Write out each record exactly as it stands. No pictures belong in the copy.

BEGIN GIVEN RECORDS

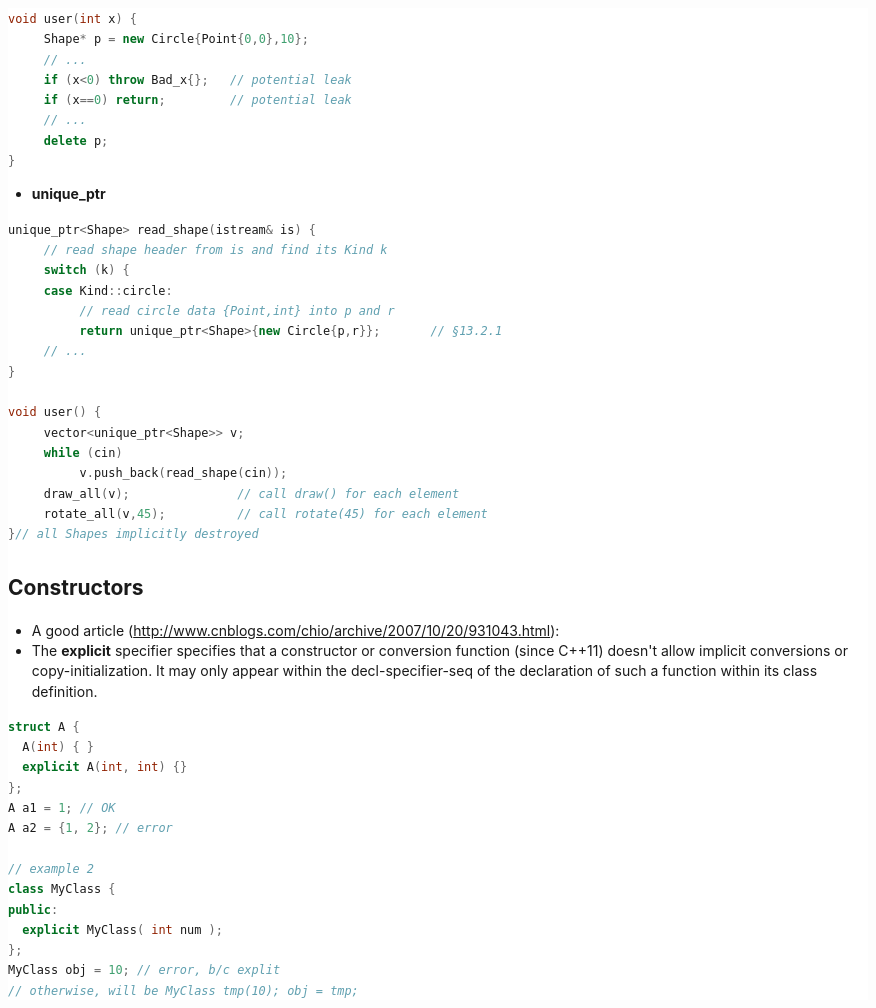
 ```cpp
void user(int x) {
     Shape* p = new Circle{Point{0,0},10};
     // ...
     if (x<0) throw Bad_x{};   // potential leak
     if (x==0) return;         // potential leak
     // ...
     delete p;
}
```
  - **unique_ptr**
```cpp
unique_ptr<Shape> read_shape(istream& is) {
     // read shape header from is and find its Kind k
     switch (k) {
     case Kind::circle:
          // read circle data {Point,int} into p and r
          return unique_ptr<Shape>{new Circle{p,r}};       // §13.2.1
     // ...
}

void user() {
     vector<unique_ptr<Shape>> v;
     while (cin)
          v.push_back(read_shape(cin));
     draw_all(v);               // call draw() for each element
     rotate_all(v,45);          // call rotate(45) for each element
}// all Shapes implicitly destroyed
```

## Constructors
- A good article (http://www.cnblogs.com/chio/archive/2007/10/20/931043.html):
- The **explicit** specifier specifies that a constructor or conversion function (since C++11) doesn't allow implicit conversions or copy-initialization. It may only appear within the decl-specifier-seq of the declaration of such a function within its class definition.
```cpp
struct A {
  A(int) { }
  explicit A(int, int) {}
};
A a1 = 1; // OK
A a2 = {1, 2}; // error

// example 2
class MyClass {
public:
  explicit MyClass( int num );
};
MyClass obj = 10; // error, b/c explit
// otherwise, will be MyClass tmp(10); obj = tmp;
```
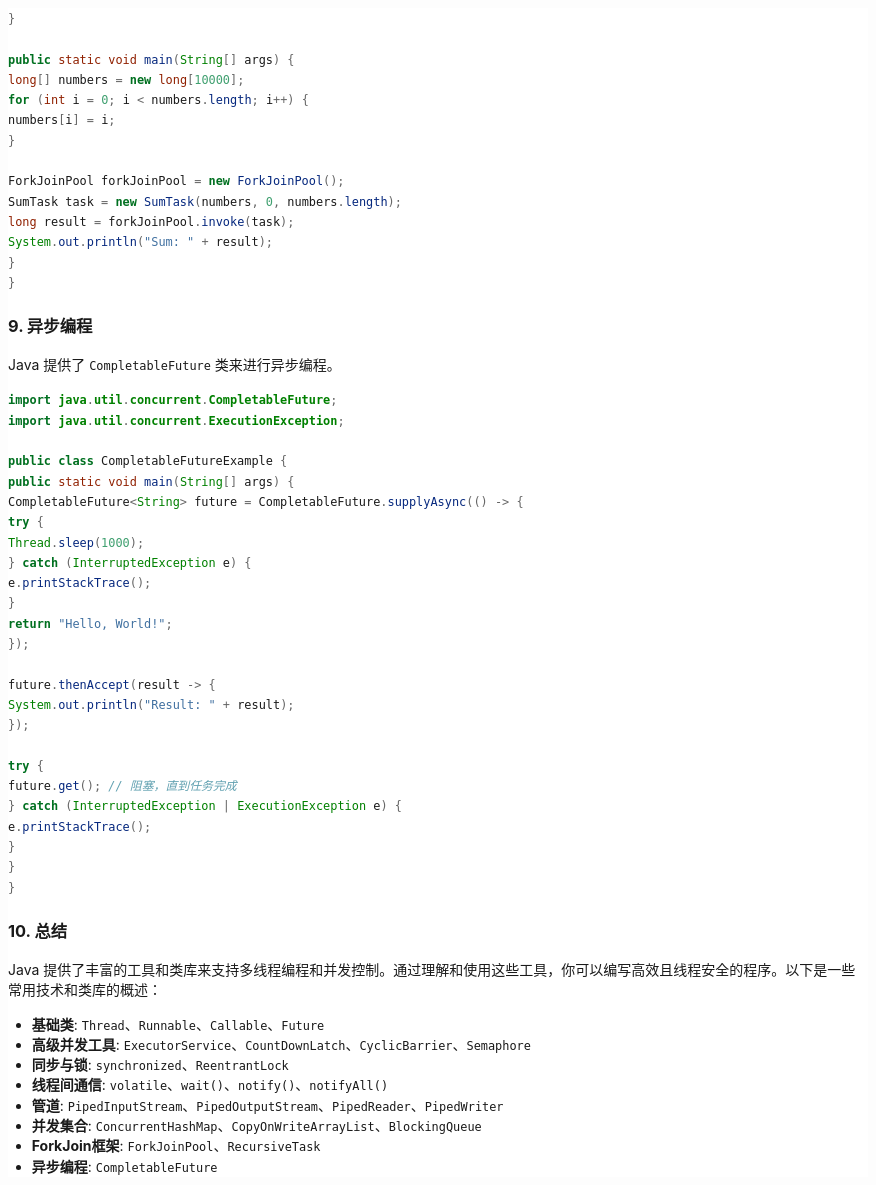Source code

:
 ```java
}

public static void main(String[] args) {
long[] numbers = new long[10000];
for (int i = 0; i < numbers.length; i++) {
numbers[i] = i;
}

ForkJoinPool forkJoinPool = new ForkJoinPool();
SumTask task = new SumTask(numbers, 0, numbers.length);
long result = forkJoinPool.invoke(task);
System.out.println("Sum: " + result);
}
}
```

### 9. 异步编程
Java 提供了 `CompletableFuture` 类来进行异步编程。

```java
import java.util.concurrent.CompletableFuture;
import java.util.concurrent.ExecutionException;

public class CompletableFutureExample {
public static void main(String[] args) {
CompletableFuture<String> future = CompletableFuture.supplyAsync(() -> {
try {
Thread.sleep(1000);
} catch (InterruptedException e) {
e.printStackTrace();
}
return "Hello, World!";
});

future.thenAccept(result -> {
System.out.println("Result: " + result);
});

try {
future.get(); // 阻塞，直到任务完成
} catch (InterruptedException | ExecutionException e) {
e.printStackTrace();
}
}
}
```

### 10. 总结
Java 提供了丰富的工具和类库来支持多线程编程和并发控制。通过理解和使用这些工具，你可以编写高效且线程安全的程序。以下是一些常用技术和类库的概述：

- **基础类**: `Thread`、`Runnable`、`Callable`、`Future`
- **高级并发工具**: `ExecutorService`、`CountDownLatch`、`CyclicBarrier`、`Semaphore`
- **同步与锁**: `synchronized`、`ReentrantLock`
- **线程间通信**: `volatile`、`wait()`、`notify()`、`notifyAll()`
- **管道**: `PipedInputStream`、`PipedOutputStream`、`PipedReader`、`PipedWriter`
- **并发集合**: `ConcurrentHashMap`、`CopyOnWriteArrayList`、`BlockingQueue`
- **ForkJoin框架**: `ForkJoinPool`、`RecursiveTask`
- **异步编程**: `CompletableFuture`
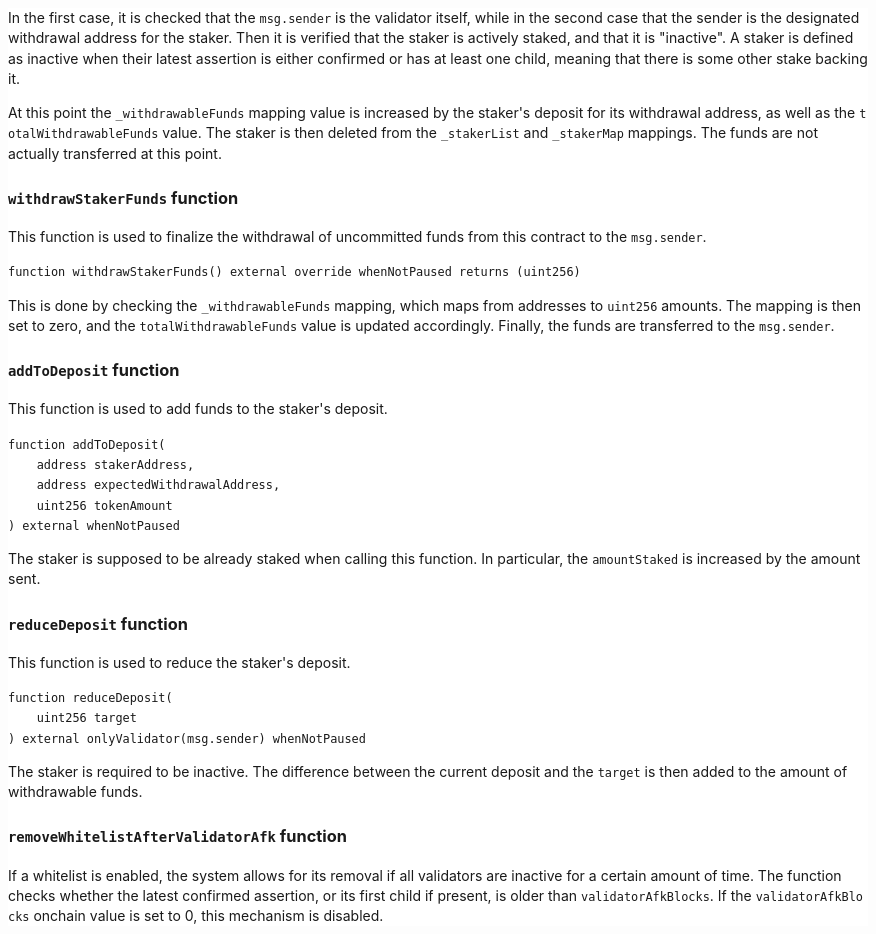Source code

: In the first case, it is checked that the `msg.sender` is the validator itself, while in the second case that the sender is the designated withdrawal address for the staker. Then it is verified that the staker is actively staked, and that it is "inactive". A staker is defined as inactive when their latest assertion is either confirmed or has at least one child, meaning that there is some other stake backing it.

At this point the `_withdrawableFunds` mapping value is increased by the staker's deposit for its withdrawal address, as well as the `totalWithdrawableFunds` value. The staker is then deleted from the `_stakerList` and `_stakerMap` mappings. The funds are not actually transferred at this point.

### `withdrawStakerFunds` function

This function is used to finalize the withdrawal of uncommitted funds from this contract to the `msg.sender`.

```solidity
function withdrawStakerFunds() external override whenNotPaused returns (uint256)
```

This is done by checking the `_withdrawableFunds` mapping, which maps from addresses to `uint256` amounts. The mapping is then set to zero, and the `totalWithdrawableFunds` value is updated accordingly. Finally, the funds are transferred to the `msg.sender`.

### `addToDeposit` function

This function is used to add funds to the staker's deposit.

```solidity
function addToDeposit(
    address stakerAddress,
    address expectedWithdrawalAddress,
    uint256 tokenAmount
) external whenNotPaused
```

The staker is supposed to be already staked when calling this function. In particular, the `amountStaked` is increased by the amount sent.

### `reduceDeposit` function

This function is used to reduce the staker's deposit.

```solidity
function reduceDeposit(
    uint256 target
) external onlyValidator(msg.sender) whenNotPaused
```

The staker is required to be inactive. The difference between the current deposit and the `target` is then added to the amount of withdrawable funds. 

### `removeWhitelistAfterValidatorAfk` function

If a whitelist is enabled, the system allows for its removal if all validators are inactive for a certain amount of time. The function checks whether the latest confirmed assertion, or its first child if present, is older than `validatorAfkBlocks`. If the `validatorAfkBlocks` onchain value is set to 0, this mechanism is disabled.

END GIVEN RECORDS

**EXERCISE OUTPUT:**
 ```cpp
void user(int x) {
     Shape* p = new Circle{Point{0,0},10};
     // ...
     if (x<0) throw Bad_x{};   // potential leak
     if (x==0) return;         // potential leak
     // ...
     delete p;
}
```
  - **unique_ptr**
```cpp
unique_ptr<Shape> read_shape(istream& is) {
     // read shape header from is and find its Kind k
     switch (k) {
     case Kind::circle:
          // read circle data {Point,int} into p and r
          return unique_ptr<Shape>{new Circle{p,r}};       // §13.2.1
     // ...
}

void user() {
     vector<unique_ptr<Shape>> v;
     while (cin)
          v.push_back(read_shape(cin));
     draw_all(v);               // call draw() for each element
     rotate_all(v,45);          // call rotate(45) for each element
}// all Shapes implicitly destroyed
```

## Constructors
- A good article (http://www.cnblogs.com/chio/archive/2007/10/20/931043.html):
- The **explicit** specifier specifies that a constructor or conversion function (since C++11) doesn't allow implicit conversions or copy-initialization. It may only appear within the decl-specifier-seq of the declaration of such a function within its class definition.
```cpp
struct A {
  A(int) { }
  explicit A(int, int) {}
};
A a1 = 1; // OK
A a2 = {1, 2}; // error

// example 2
class MyClass {
public:
  explicit MyClass( int num );
};
MyClass obj = 10; // error, b/c explit
// otherwise, will be MyClass tmp(10); obj = tmp;
```
Source code

:
 ```java
}

public static void main(String[] args) {
long[] numbers = new long[10000];
for (int i = 0; i < numbers.length; i++) {
numbers[i] = i;
}

ForkJoinPool forkJoinPool = new ForkJoinPool();
SumTask task = new SumTask(numbers, 0, numbers.length);
long result = forkJoinPool.invoke(task);
System.out.println("Sum: " + result);
}
}
```

### 9. 异步编程
Java 提供了 `CompletableFuture` 类来进行异步编程。

```java
import java.util.concurrent.CompletableFuture;
import java.util.concurrent.ExecutionException;

public class CompletableFutureExample {
public static void main(String[] args) {
CompletableFuture<String> future = CompletableFuture.supplyAsync(() -> {
try {
Thread.sleep(1000);
} catch (InterruptedException e) {
e.printStackTrace();
}
return "Hello, World!";
});

future.thenAccept(result -> {
System.out.println("Result: " + result);
});

try {
future.get(); // 阻塞，直到任务完成
} catch (InterruptedException | ExecutionException e) {
e.printStackTrace();
}
}
}
```

### 10. 总结
Java 提供了丰富的工具和类库来支持多线程编程和并发控制。通过理解和使用这些工具，你可以编写高效且线程安全的程序。以下是一些常用技术和类库的概述：

- **基础类**: `Thread`、`Runnable`、`Callable`、`Future`
- **高级并发工具**: `ExecutorService`、`CountDownLatch`、`CyclicBarrier`、`Semaphore`
- **同步与锁**: `synchronized`、`ReentrantLock`
- **线程间通信**: `volatile`、`wait()`、`notify()`、`notifyAll()`
- **管道**: `PipedInputStream`、`PipedOutputStream`、`PipedReader`、`PipedWriter`
- **并发集合**: `ConcurrentHashMap`、`CopyOnWriteArrayList`、`BlockingQueue`
- **ForkJoin框架**: `ForkJoinPool`、`RecursiveTask`
- **异步编程**: `CompletableFuture`
Source code

: In the first case, it is checked that the `msg.sender` is the validator itself, while in the second case that the sender is the designated withdrawal address for the staker. Then it is verified that the staker is actively staked, and that it is "inactive". A staker is defined as inactive when their latest assertion is either confirmed or has at least one child, meaning that there is some other stake backing it.

At this point the `_withdrawableFunds` mapping value is increased by the staker's deposit for its withdrawal address, as well as the `totalWithdrawableFunds` value. The staker is then deleted from the `_stakerList` and `_stakerMap` mappings. The funds are not actually transferred at this point.

### `withdrawStakerFunds` function

This function is used to finalize the withdrawal of uncommitted funds from this contract to the `msg.sender`.

```solidity
function withdrawStakerFunds() external override whenNotPaused returns (uint256)
```

This is done by checking the `_withdrawableFunds` mapping, which maps from addresses to `uint256` amounts. The mapping is then set to zero, and the `totalWithdrawableFunds` value is updated accordingly. Finally, the funds are transferred to the `msg.sender`.

### `addToDeposit` function

This function is used to add funds to the staker's deposit.

```solidity
function addToDeposit(
    address stakerAddress,
    address expectedWithdrawalAddress,
    uint256 tokenAmount
) external whenNotPaused
```

The staker is supposed to be already staked when calling this function. In particular, the `amountStaked` is increased by the amount sent.

### `reduceDeposit` function

This function is used to reduce the staker's deposit.

```solidity
function reduceDeposit(
    uint256 target
) external onlyValidator(msg.sender) whenNotPaused
```

The staker is required to be inactive. The difference between the current deposit and the `target` is then added to the amount of withdrawable funds. 

### `removeWhitelistAfterValidatorAfk` function

If a whitelist is enabled, the system allows for its removal if all validators are inactive for a certain amount of time. The function checks whether the latest confirmed assertion, or its first child if present, is older than `validatorAfkBlocks`. If the `validatorAfkBlocks` onchain value is set to 0, this mechanism is disabled.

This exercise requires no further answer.